Xander watched the bacon bits sizzling in the pan and sighed. He had to cut off the mouldy parts, since there was little else in the fridge. If he didn’t sell a painting soon, he’d be on the street. It had all been so different years ago, when he was the toast of the art world. He specialised in disturbing dreamscapes that recalled Dali but were even more fantastical. Monstrous creatures roamed his canvases, and critics loved his ‘glimpse into the eerie world of the grotesque’ as The Times put it.
Lately he sold hardly anything. The world had moved on, and it was harder to surprise the modern generation.
The ketchup bottle was almost empty too. He squeezed the last few drops onto stale bread. He spread it out in a pleasing pattern with his finger, thinking it looked like an ancient sign of some kind.
“Hmm, what was it he said on Demon Hunter? Something like congregandum eos coram me? Not that you can believe a TV programme.”
He turned to get the bacon and almost screamed at the apparition in the corner.
“No, you’re not going mad, yes, I am real, yes, you did summon me. By accident, apparently.” The creature spoke with a weary inflection to its deep, rumbling voice. It folded its huge, leathery wings with a dry, crackling sound.
Xander backed away clutching his chest, sandwich forgotten. “What the hell? How did you—”
The creature interrupted. “Look, I don’t have time to waste here.
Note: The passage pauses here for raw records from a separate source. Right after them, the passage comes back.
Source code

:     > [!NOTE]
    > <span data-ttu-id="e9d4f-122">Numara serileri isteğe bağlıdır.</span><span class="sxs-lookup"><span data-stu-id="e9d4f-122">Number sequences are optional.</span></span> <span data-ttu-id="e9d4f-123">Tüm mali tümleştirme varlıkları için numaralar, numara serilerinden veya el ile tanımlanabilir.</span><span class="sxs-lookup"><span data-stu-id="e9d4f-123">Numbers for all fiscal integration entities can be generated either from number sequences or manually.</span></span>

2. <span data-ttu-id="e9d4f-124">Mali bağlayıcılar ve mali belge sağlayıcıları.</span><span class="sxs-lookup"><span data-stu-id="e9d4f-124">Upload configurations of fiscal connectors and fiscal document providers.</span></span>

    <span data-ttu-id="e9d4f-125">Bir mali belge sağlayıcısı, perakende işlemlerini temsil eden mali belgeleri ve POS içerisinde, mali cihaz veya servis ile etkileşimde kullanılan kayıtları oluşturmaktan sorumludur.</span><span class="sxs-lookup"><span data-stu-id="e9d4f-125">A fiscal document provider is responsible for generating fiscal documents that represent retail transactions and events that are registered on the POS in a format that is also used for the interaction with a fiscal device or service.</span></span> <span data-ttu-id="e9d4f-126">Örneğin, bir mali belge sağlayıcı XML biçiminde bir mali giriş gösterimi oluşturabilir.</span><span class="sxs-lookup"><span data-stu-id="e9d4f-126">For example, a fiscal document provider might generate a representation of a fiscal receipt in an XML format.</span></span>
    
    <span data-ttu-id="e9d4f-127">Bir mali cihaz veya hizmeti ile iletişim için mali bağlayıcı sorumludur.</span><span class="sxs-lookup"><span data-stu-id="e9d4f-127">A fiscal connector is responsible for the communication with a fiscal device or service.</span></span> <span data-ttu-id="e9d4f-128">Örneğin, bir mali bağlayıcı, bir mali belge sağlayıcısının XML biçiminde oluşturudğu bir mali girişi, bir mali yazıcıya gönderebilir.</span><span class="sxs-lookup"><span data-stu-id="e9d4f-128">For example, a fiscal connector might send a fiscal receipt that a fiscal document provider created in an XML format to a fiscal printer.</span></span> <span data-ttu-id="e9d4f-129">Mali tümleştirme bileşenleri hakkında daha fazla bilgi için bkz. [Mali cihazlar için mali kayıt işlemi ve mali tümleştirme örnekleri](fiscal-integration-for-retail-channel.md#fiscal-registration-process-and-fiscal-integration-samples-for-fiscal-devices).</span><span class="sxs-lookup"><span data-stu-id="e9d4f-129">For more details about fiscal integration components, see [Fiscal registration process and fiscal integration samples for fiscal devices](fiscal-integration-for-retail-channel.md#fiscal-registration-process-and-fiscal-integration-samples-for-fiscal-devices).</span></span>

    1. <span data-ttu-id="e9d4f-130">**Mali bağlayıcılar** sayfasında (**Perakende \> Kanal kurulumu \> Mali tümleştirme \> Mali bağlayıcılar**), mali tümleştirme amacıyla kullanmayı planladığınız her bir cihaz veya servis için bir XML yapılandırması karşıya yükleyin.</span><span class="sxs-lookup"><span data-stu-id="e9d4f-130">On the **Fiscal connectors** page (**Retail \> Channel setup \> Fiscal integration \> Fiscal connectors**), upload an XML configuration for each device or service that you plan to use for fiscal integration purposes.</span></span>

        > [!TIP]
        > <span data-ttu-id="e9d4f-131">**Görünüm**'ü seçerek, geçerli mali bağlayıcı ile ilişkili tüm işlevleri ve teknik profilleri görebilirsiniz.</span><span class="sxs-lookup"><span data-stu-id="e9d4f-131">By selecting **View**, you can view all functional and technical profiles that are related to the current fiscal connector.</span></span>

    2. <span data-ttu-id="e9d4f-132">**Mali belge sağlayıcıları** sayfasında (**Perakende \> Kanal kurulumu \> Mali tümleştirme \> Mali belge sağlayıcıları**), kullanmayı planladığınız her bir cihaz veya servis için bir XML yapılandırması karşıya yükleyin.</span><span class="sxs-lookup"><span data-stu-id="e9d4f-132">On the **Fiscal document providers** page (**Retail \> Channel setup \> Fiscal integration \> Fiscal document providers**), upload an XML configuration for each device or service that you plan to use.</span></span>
You traced my summoning mark upon the food offering, so I will grant you a single wish, usual rules. No wishing for wishes, no wish that affects another person, blah blah.”
Xander swallowed. “Fine. And your payment? I’m not stupid.”
“Of course not, dear boy. I’ll take that sandwich when you’ve finished making it.”
Xander examined the demon. It towered over him, holding flaming swords in the upper pair of its four arms. White hair flowed around its goat-like face, while smoke trailed from a mouth armed with rows of sharp yellow teeth. A single horn curved back from its high forehead. The body was vaguely humanoid but immensely muscular, and a red orb pulsed slowly in the centre of the abdomen. Its dark glossy skin was bare apart from a black loincloth.
The most unusual thing was its eyes, or rather the lack of them. Where Xander expected to see red pupils, instead a black void hovered under its forehead. Heat seared his skin. This was a hundred times better than anything he had ever dreamed up.
“Come on, get on with it,” the demon said irritably, twitching his wings.
“Sorry, you are most wondrous, er, sir, and I am just admiring your fearsome appearance.”
“Whatever you say.” The demon growled and pointed one sword at Xander’s chest. “You have but one minute more. Wish, or it will go ill with you.”
Xander was stumped. What did he want, what? Not immortality or riches beyond the dreams of avarice, there was always a catch. He had to be smart. His gaze landed on the canvases and half finished works stacked around the studio. Yes, this he could do.
“I want to be able to sell my work for millions of pounds, so I can enjoy my life on my own terms.”
“I don’t hear a wish in there. You must be,” the demon chuckled, “specific.”
Xander took a deep breath. “I wish for the skill of perfect execution.”
“What will that profit you?”
“My imagination is great, and my work will be astounding. I will name my price.” He finished the sandwich and presented it to the demon. “Thank you, sir.”
“It is done.” The demon vanished, leaving a faint acrid smell of smoke and scorch marks on the ceiling.
Xander rubbed his eyes. Did that really happen? Maybe it was a dream. But the sandwich was gone. He made some toast, and wondered.
In the middle of the night he sat bolt upright. He knew what to paint. He ran downstairs, set up a new canvas, and began work.